Inoltre, sono anche molto legata al Meatball Family, il locale di polpette aperto dai miei amici Diego Abatantuono e Luca Serafini. A Roma vado spesso Da Dante, in via Monte Santo, storica trattoria di cucina tradizionale e al ristorante Natalino e Maurizio, dove ci sono tra i migliori maccheroni alla gricia della città.

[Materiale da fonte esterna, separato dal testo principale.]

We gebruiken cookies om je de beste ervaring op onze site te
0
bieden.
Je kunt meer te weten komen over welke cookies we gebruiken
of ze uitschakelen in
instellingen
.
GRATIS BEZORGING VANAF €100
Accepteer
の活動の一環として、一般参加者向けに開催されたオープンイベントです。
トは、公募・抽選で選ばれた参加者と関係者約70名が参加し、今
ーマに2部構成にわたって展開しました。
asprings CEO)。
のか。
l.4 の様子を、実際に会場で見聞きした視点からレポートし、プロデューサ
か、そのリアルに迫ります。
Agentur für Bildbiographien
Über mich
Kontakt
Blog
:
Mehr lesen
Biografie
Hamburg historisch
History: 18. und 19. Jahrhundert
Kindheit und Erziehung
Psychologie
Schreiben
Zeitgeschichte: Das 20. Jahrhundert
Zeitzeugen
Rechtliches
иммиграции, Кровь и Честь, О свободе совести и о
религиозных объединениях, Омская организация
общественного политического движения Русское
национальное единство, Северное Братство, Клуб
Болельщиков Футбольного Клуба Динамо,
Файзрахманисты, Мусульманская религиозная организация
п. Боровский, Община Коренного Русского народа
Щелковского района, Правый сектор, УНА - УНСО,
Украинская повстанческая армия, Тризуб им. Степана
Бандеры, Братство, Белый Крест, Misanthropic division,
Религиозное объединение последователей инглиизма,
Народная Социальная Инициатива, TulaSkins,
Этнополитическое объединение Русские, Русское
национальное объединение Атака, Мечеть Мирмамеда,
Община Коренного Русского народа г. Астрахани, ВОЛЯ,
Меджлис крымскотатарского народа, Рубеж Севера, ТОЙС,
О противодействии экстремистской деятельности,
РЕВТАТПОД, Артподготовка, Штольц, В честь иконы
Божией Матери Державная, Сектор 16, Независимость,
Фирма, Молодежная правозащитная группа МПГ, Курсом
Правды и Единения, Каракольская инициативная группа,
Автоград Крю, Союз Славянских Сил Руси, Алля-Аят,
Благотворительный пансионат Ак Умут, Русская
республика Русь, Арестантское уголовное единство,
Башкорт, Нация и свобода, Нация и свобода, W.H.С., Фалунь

Che cosa ti fidelizza al ristorante?
La buona cucina, un impianto luci studiato con cura e la cortesia dello staff. L’atmosfera è essenziale: torno volentieri dove mi fanno sentire a casa.

E al contrario, che cosa non sopporti?
Non vado nei ristoranti con le luci forti -e in particolare odio il neon-, anche perché dopo aver recitato sul palco con i riflettori puntati addosso ho bisogno di riposare gli occhi. E poi, sono intollerante alla maleducazione. Purtroppo, ogni tanto sembra che ti facciano un piacere a servirti. È inaccettabile.